Please reproduce every line of the items below without changing a single character.

— Begin Dataset excerpts —

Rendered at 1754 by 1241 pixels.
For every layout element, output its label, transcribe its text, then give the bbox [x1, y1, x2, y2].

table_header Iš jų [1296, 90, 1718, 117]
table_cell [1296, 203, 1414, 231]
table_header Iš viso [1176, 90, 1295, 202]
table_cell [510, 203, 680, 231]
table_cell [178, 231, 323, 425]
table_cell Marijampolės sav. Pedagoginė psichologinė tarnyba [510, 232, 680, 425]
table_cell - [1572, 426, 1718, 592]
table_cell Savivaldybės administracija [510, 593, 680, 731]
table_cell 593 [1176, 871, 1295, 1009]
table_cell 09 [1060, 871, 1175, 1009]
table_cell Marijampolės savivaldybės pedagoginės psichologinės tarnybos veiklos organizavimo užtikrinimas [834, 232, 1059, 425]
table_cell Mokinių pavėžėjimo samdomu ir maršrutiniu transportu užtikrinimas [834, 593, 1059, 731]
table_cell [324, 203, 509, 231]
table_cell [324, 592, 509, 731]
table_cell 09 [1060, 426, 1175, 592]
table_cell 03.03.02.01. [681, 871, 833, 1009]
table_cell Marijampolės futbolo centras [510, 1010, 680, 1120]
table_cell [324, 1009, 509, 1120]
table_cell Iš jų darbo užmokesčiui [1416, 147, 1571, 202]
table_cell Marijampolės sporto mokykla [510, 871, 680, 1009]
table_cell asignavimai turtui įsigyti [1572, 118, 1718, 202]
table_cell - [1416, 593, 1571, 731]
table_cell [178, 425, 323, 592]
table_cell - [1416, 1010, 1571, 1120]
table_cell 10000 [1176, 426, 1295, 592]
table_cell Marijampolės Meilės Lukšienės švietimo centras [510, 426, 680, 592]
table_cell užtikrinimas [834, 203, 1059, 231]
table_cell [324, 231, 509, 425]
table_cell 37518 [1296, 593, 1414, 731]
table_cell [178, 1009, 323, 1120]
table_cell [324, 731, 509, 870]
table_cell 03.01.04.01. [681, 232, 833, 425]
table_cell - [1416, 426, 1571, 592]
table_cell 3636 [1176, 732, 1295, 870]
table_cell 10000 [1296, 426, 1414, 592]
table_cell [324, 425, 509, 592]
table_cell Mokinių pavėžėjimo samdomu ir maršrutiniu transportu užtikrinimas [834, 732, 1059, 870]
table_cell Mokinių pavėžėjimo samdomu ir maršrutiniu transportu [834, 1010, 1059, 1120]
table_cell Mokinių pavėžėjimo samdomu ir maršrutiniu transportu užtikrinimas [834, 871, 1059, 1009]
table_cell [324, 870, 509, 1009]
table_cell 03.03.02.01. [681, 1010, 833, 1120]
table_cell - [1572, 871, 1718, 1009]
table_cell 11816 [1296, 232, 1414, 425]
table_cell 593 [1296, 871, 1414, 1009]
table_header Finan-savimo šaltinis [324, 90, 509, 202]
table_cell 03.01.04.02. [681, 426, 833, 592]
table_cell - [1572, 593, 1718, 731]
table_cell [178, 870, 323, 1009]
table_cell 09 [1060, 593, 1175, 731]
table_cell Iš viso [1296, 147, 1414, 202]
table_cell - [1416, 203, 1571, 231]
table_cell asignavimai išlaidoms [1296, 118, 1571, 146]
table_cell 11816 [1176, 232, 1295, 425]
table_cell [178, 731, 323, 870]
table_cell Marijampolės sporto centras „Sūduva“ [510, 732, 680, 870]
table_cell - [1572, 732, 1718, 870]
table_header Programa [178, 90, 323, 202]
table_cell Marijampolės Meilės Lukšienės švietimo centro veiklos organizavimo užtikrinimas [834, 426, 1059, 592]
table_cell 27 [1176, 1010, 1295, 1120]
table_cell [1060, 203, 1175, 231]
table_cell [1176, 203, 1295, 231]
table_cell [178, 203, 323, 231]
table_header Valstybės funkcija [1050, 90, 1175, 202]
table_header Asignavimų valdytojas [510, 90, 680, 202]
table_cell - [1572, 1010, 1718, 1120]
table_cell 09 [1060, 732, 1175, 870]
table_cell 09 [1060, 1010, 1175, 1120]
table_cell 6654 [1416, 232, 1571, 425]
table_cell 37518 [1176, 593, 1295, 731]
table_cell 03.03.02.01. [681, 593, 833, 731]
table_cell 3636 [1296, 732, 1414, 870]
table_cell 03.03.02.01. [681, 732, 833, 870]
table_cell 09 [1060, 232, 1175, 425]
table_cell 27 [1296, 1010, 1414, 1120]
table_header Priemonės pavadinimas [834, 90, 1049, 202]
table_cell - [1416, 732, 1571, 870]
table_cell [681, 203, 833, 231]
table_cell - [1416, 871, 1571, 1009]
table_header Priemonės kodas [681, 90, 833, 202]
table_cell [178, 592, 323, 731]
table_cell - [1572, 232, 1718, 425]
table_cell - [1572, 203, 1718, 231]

— End Dataset excerpts —

Response to the exercise:
Rendered at 1754 by 1241 pixels.
For every layout element, output its label, transcribe its text, then give the bbox [x1, y1, x2, y2].

table_header Iš jų [1296, 90, 1718, 117]
table_cell [1296, 203, 1414, 231]
table_header Iš viso [1176, 90, 1295, 202]
table_cell [510, 203, 680, 231]
table_cell [178, 231, 323, 425]
table_cell Marijampolės sav. Pedagoginė psichologinė tarnyba [510, 232, 680, 425]
table_cell - [1572, 426, 1718, 592]
table_cell Savivaldybės administracija [510, 593, 680, 731]
table_cell 593 [1176, 871, 1295, 1009]
table_cell 09 [1060, 871, 1175, 1009]
table_cell Marijampolės savivaldybės pedagoginės psichologinės tarnybos veiklos organizavimo užtikrinimas [834, 232, 1059, 425]
table_cell Mokinių pavėžėjimo samdomu ir maršrutiniu transportu užtikrinimas [834, 593, 1059, 731]
table_cell [324, 203, 509, 231]
table_cell [324, 592, 509, 731]
table_cell 09 [1060, 426, 1175, 592]
table_cell 03.03.02.01. [681, 871, 833, 1009]
table_cell Marijampolės futbolo centras [510, 1010, 680, 1120]
table_cell [324, 1009, 509, 1120]
table_cell Iš jų darbo užmokesčiui [1416, 147, 1571, 202]
table_cell Marijampolės sporto mokykla [510, 871, 680, 1009]
table_cell asignavimai turtui įsigyti [1572, 118, 1718, 202]
table_cell - [1416, 593, 1571, 731]
table_cell [178, 425, 323, 592]
table_cell - [1416, 1010, 1571, 1120]
table_cell 10000 [1176, 426, 1295, 592]
table_cell Marijampolės Meilės Lukšienės švietimo centras [510, 426, 680, 592]
table_cell užtikrinimas [834, 203, 1059, 231]
table_cell [324, 231, 509, 425]
table_cell 37518 [1296, 593, 1414, 731]
table_cell [178, 1009, 323, 1120]
table_cell [324, 731, 509, 870]
table_cell 03.01.04.01. [681, 232, 833, 425]
table_cell - [1416, 426, 1571, 592]
table_cell 3636 [1176, 732, 1295, 870]
table_cell 10000 [1296, 426, 1414, 592]
table_cell [324, 425, 509, 592]
table_cell Mokinių pavėžėjimo samdomu ir maršrutiniu transportu užtikrinimas [834, 732, 1059, 870]
table_cell Mokinių pavėžėjimo samdomu ir maršrutiniu transportu [834, 1010, 1059, 1120]
table_cell Mokinių pavėžėjimo samdomu ir maršrutiniu transportu užtikrinimas [834, 871, 1059, 1009]
table_cell [324, 870, 509, 1009]
table_cell 03.03.02.01. [681, 1010, 833, 1120]
table_cell - [1572, 871, 1718, 1009]
table_cell 11816 [1296, 232, 1414, 425]
table_cell 593 [1296, 871, 1414, 1009]
table_header Finan-savimo šaltinis [324, 90, 509, 202]
table_cell 03.01.04.02. [681, 426, 833, 592]
table_cell - [1572, 593, 1718, 731]
table_cell [178, 870, 323, 1009]
table_cell 09 [1060, 593, 1175, 731]
table_cell Iš viso [1296, 147, 1414, 202]
table_cell - [1416, 203, 1571, 231]
table_cell asignavimai išlaidoms [1296, 118, 1571, 146]
table_cell 11816 [1176, 232, 1295, 425]
table_cell [178, 731, 323, 870]
table_cell Marijampolės sporto centras „Sūduva“ [510, 732, 680, 870]
table_cell - [1572, 732, 1718, 870]
table_header Programa [178, 90, 323, 202]
table_cell Marijampolės Meilės Lukšienės švietimo centro veiklos organizavimo užtikrinimas [834, 426, 1059, 592]
table_cell 27 [1176, 1010, 1295, 1120]
table_cell [1060, 203, 1175, 231]
table_cell [1176, 203, 1295, 231]
table_cell [178, 203, 323, 231]
table_header Valstybės funkcija [1050, 90, 1175, 202]
table_header Asignavimų valdytojas [510, 90, 680, 202]
table_cell - [1572, 1010, 1718, 1120]
table_cell 09 [1060, 732, 1175, 870]
table_cell 09 [1060, 1010, 1175, 1120]
table_cell 6654 [1416, 232, 1571, 425]
table_cell 37518 [1176, 593, 1295, 731]
table_cell 03.03.02.01. [681, 593, 833, 731]
table_cell 3636 [1296, 732, 1414, 870]
table_cell 03.03.02.01. [681, 732, 833, 870]
table_cell 09 [1060, 232, 1175, 425]
table_cell 27 [1296, 1010, 1414, 1120]
table_header Priemonės pavadinimas [834, 90, 1049, 202]
table_cell - [1416, 732, 1571, 870]
table_cell [681, 203, 833, 231]
table_cell - [1416, 871, 1571, 1009]
table_header Priemonės kodas [681, 90, 833, 202]
table_cell [178, 592, 323, 731]
table_cell - [1572, 232, 1718, 425]
table_cell - [1572, 203, 1718, 231]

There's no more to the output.